Stirrings Amidst the Ruins

By Ron Tugender

The Ruins

Have you ever walked around the remains of some great, ancient civilization, like the Colosseum or Machu Picchu? You likely marveled at the brilliance of their culture, their ability to construct such magnificent artifacts that live well beyond the civilization that created them. 

Even though the structures are still impressive, you know that they are but shadows of the original creations, worn by eons of neglect, erosion and decay. Perhaps you feel a certain pity — or judgment — for the proud yet tragic people who perished, capable of such great accomplishment, yet still succumbing to some fatal flaw.

Today I walk around such ruins. It’s called my life.

At first glance, the artifacts are on display: the spacious townhouse ... the sport coupe ... the resume packed with 6-figure titles … the bachelor lifestyle. But closer examination shows how worn the façade is: currently unemployed ... two divorces, no current relationship ... financial reserves zeroed, facing imminent loss of house and accompanying lifestyle. That life once seemed enormously successful, unstoppable. Yet somehow it has fallen down to lie in tattered pieces, a shadow of what it was. How did it fall? Where was its fatal flaw?

I’ve pondered these questions for years. Running through my personal, professional and relationship experiences, there are just two consistent threads: painful outcomes, and me.


The Elusive Realization

Of course, it couldn’t be me. I’m a Good Guy. Good things are supposed to happen to me. If bad things happened, it had to be because of something “out there”: the boss, the company, the job, the project, the timing, the organization, the economic cycle, the woman, the money. But what if I’ve changed bosses, companies, jobs, projects, timing, organizations, economics, women, money and the bad stuff keeps happening? How long before I run out of scapegoats? 

For me, about 47 years. I’ve finally exhausted other places to look. Maybe the problem is me.

BAM! That realization flattened me like a runaway express train. As I lay in the naked truth of it, I realized I’d been riding that train for years, with my runaway ego at the controls.

The Giddy Ride Up

I’m a classic techno-nerd. I was always great at science and math. I had a mind for details, I loved solving puzzles, and I was good at it. That all led me into the burgeoning milieu of computer geekdom and eventually to its epicenter, Silicon Valley. There my technical skills were pertinent, in demand and well rewarded. 

But Silicon Valley is much more than a geek playground; it is also home to rampant ambition, unparalleled opportunity and conspicuous consumption. Even my nerd ego was seduced by its siren call.

The initial call was deceptively subtle. Just step out and try a lead role. Then notice how much faster the management track ascends than the technical one. Convince myself that despite zero experience or training, I could be a manager. Fake it well enough to convince headhunters and hiring managers that I could take on ever bigger roles with increasing responsibilities and higher titles and more money.
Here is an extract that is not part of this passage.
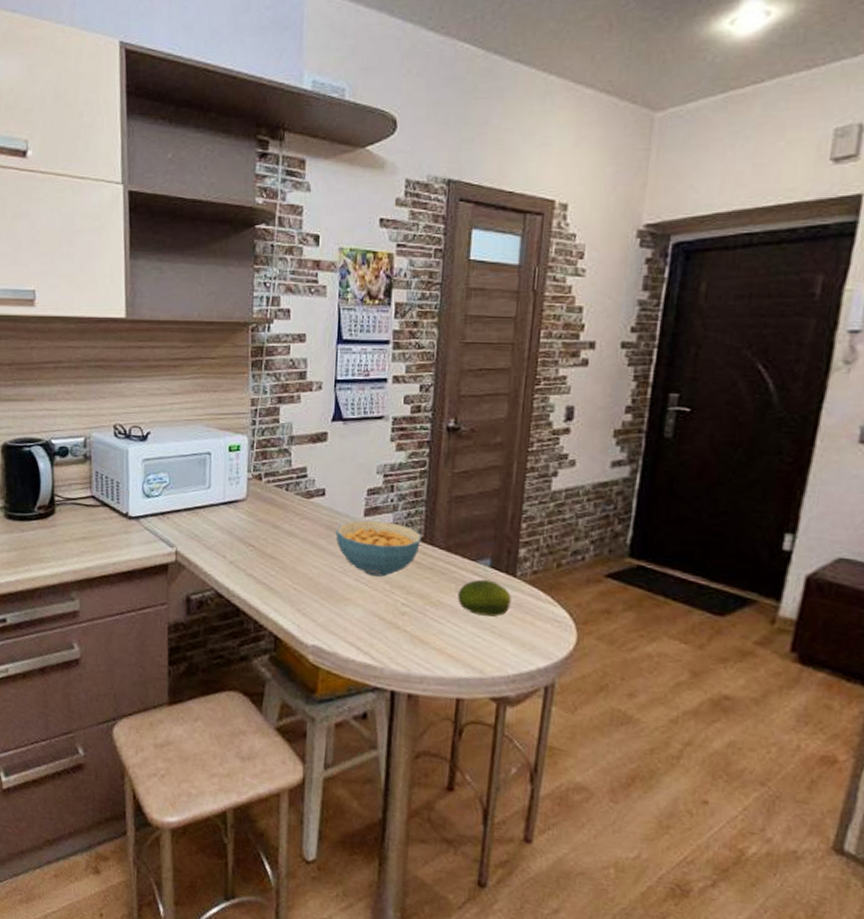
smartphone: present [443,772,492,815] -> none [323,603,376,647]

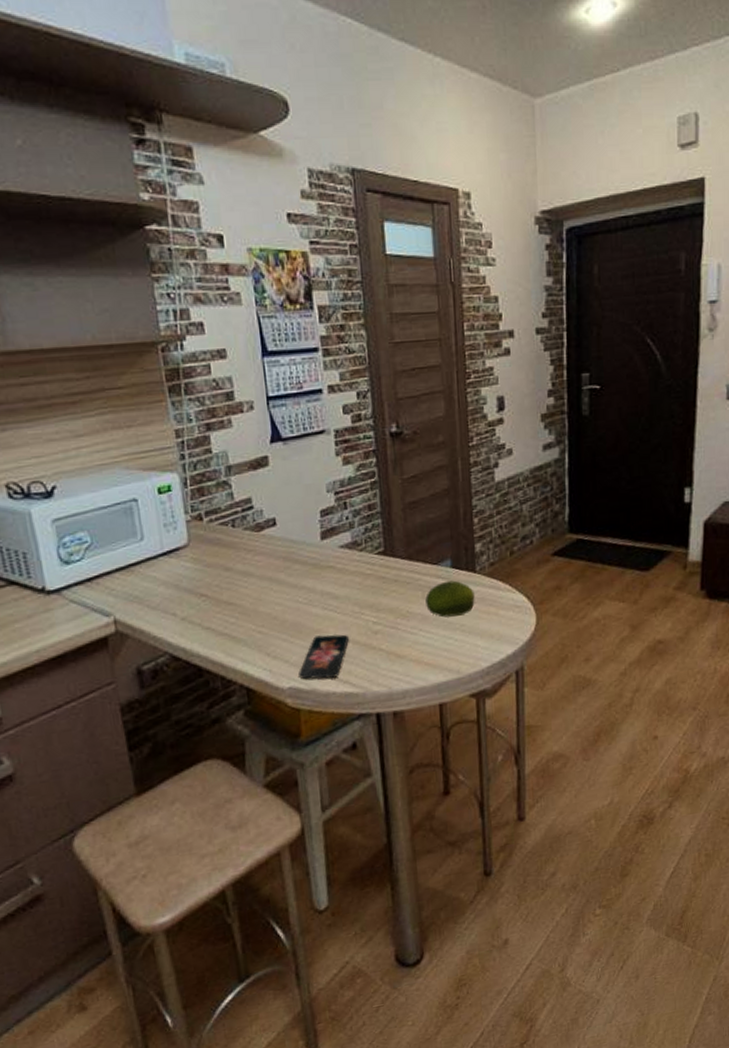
smartphone: none [323,603,376,647] -> present [299,634,349,679]
cereal bowl: present [335,520,421,577] -> none [294,540,382,601]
So it all seemed to be working, for a while.

But as my management responsibilities grew, so did my inner turbulence. The management path was taking me further away from the technical work I loved. Instead I got more enmeshed in issues, tasks and ethical compromises where I was barely competent and that I largely despised. I became increasingly fearful that I would be outed as the impostor I felt I was. 

My outer and inner worlds were on a collision course but my ego, still at the controls, seemed determined to take me to the tippy-top of the roller coaster. From that point, there was only one direction to go.


The Train Wreck Awaiting Down the Other Side

The way down started slowly. Two successive projects I led went belly-up, but the blame was laid at higher levels so I emerged largely unscathed.. 

I began to find myself more and more at odds with the management I worked for. In job after job, I’d perceive my management as narrow-minded and unethical, whereas to them I was uncompromising verging on insubordinate. My grandiosity knew no bounds; I even went so far as to attempt to unseat a CEO. Needless to say, that futile coup attempt led me to the exit with a box in my hands.

The descent accelerated as my job tenure shrank from years to months. My distancing from technical work left me no longer a viable technologist, and my management profile had gone from golden boy to contrarian to insurrectionist. To my horror, I had become effectively unemployable.

The ego trip I’d taken, and the collision course it set me on with myself, had come to its inevitable conclusion: lying on the tracks in despair and confusion. 


The Stirring

Hitting bottom is the ultimate sobering experience. The sugar high of ego had collapsed into the dark emptiness of not knowing who I was any more. But miraculously, after chasing so long after what wasn’t me, that emptiness created an opening to discover what was. 

This was an entirely different kind of seeking. It wasn’t about doing or achieving or accruing, it was about being and allowing. It was time to honor what I was authentically drawn to instead of the shiny objects​ that were so alluring yet empty.

Wait, I sense something stirring here. Maybe my civilization isn’t quite dead yet.


Key Take-aways:

  • Taking a path strictly for ego gratification is unlikely to end well.

  • It took a professional crash to jar me into being true to myself.